Bringing a pet into Nepal through Kathmandu requires an import permit from the Nepal Department of Livestock Services, a veterinary health certificate issued within the preceding days by an accredited veterinarian in your home country, and proof of current rabies vaccination administered at least 30 days but not more than one year before arrival. The import permit should be arranged well in advance through the nearest Nepali embassy or directly with the Department of Livestock Services. Nepal does not impose a mandatory quarantine for pets arriving with complete documentation. But pets without proper paperwork may be quarantined or refused entry. The process is bureaucratic and timelines are unpredictable. Contact the Department of Livestock Services several months before your planned arrival.

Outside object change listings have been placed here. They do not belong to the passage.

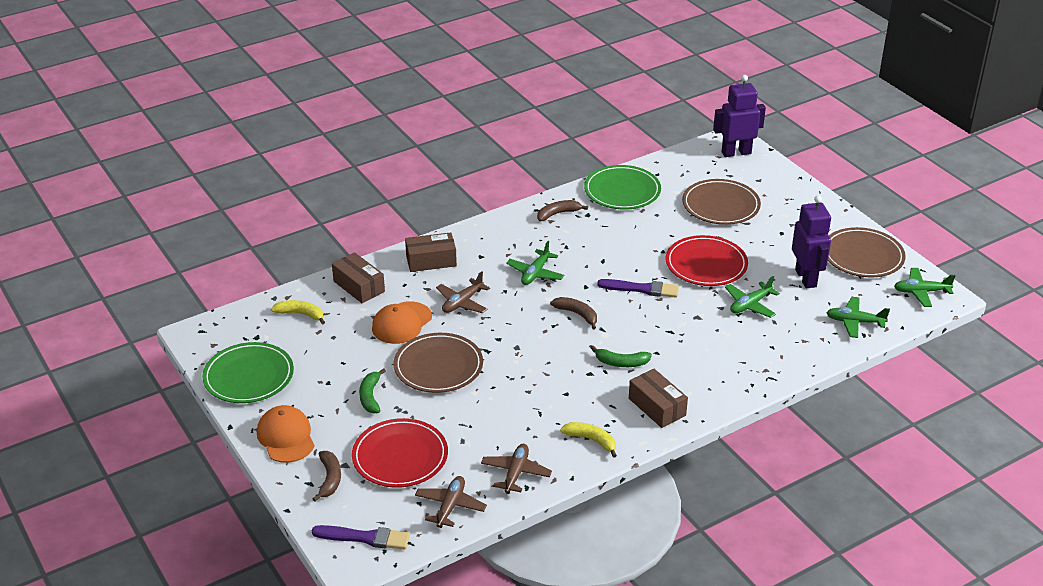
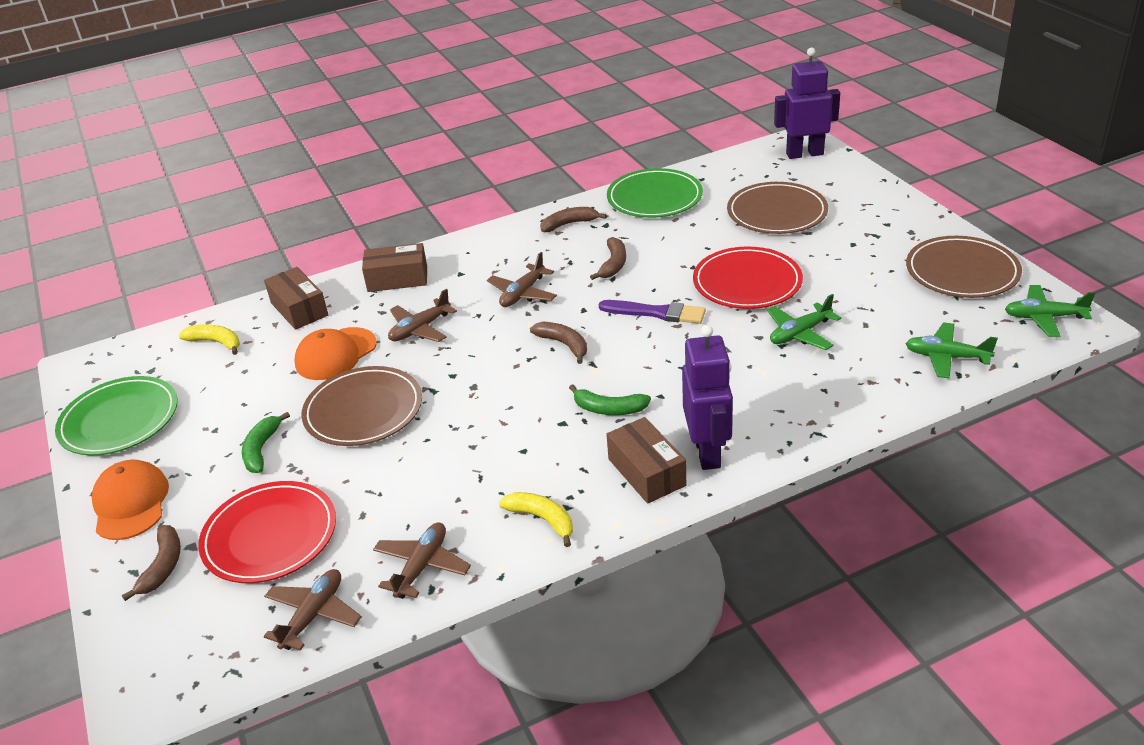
camera: 10 degrees right, 0 degrees up
purple brush [312,525,410,550] -> none
green plane [506,241,564,285] -> brown plane [487,252,557,307]
purple robot [792,195,831,288] -> purple robot moved to [682,325,733,470]
none -> brown banana [590,237,626,280]

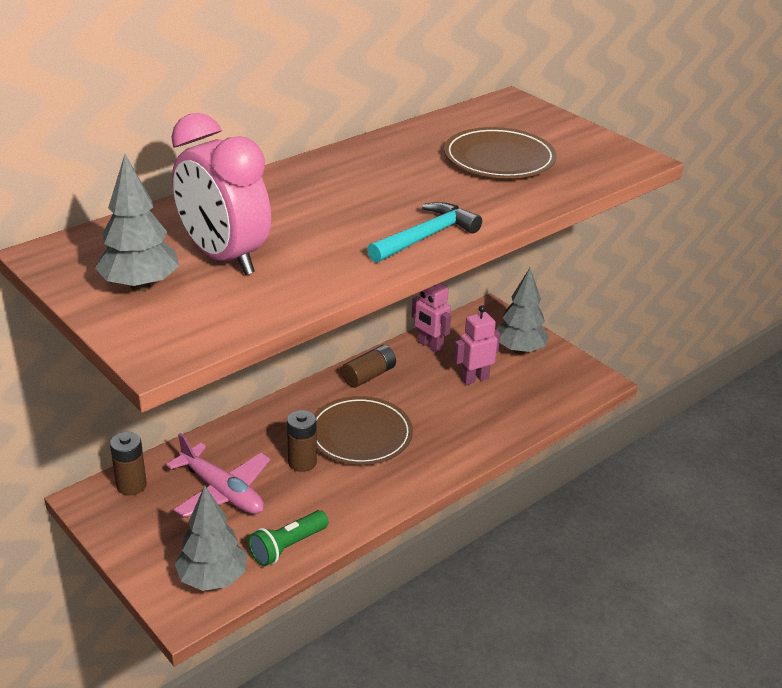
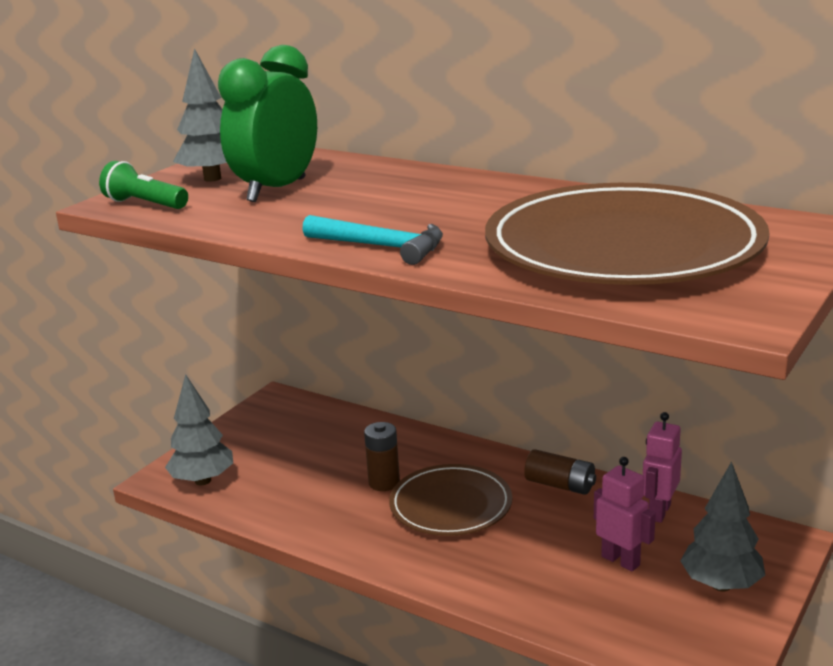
camera: 75 degrees right, 10 degrees down
brown battery [110,432,147,495] -> none
pink plane [166,433,271,518] -> none
pink clock [171,113,271,275] -> green clock [218,45,317,202]
green flashlight [248,510,328,566] -> green flashlight moved to [99,161,188,209]
brown plate [444,127,557,178] -> brown plate [485,183,769,285], size x1.77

Extended Stays Beyond 90 Days

Tourist visas for Nepal can be extended at the Department of Immigration office in Kalikasthan, Kathmandu, up to a maximum total stay of 150 days within a single visa year (January through December). Extensions are granted in increments and require a fee that increases with duration. You must apply before your current visa expires. Overstaying incurs daily fines and can result in detention and deportation. For stays beyond 150 days, you would need a different visa category such as a study visa, volunteer visa, or business visa, each with its own application process and sponsorship requirements. The 150-day annual cap resets each January.

Trekking Permits

A tourist visa alone does not authorize trekking in restricted or conservation areas of Nepal. Most popular trekking routes require a TIMS (Trekkers' Information Management System) card and, depending on the region, a national park or conservation area entry permit. Some restricted areas such as Upper Mustang and Upper Dolpo require special permits that cost considerably more and may require a licensed guide. These permits are obtained in Kathmandu, typically through the Nepal Tourism Board office in Bhrikutimandap or through a licensed trekking agency. They are separate from your visa and cannot be obtained at the airport.

Dual Nationals and Nepali-Origin Travelers

Nepal does not recognize dual citizenship. Nepali citizens who have acquired foreign nationality are considered to have relinquished Nepali citizenship. However, persons of Nepali origin holding a foreign passport can apply for a Non-Resident Nepali (NRN) card, which provides certain privileges including visa-free entry and the ability to purchase property. If you hold both a Nepali and a foreign passport, enter on one document consistently. Presenting two passports at Kathmandu immigration creates complications. Contact the nearest Nepali embassy for guidance specific to your situation.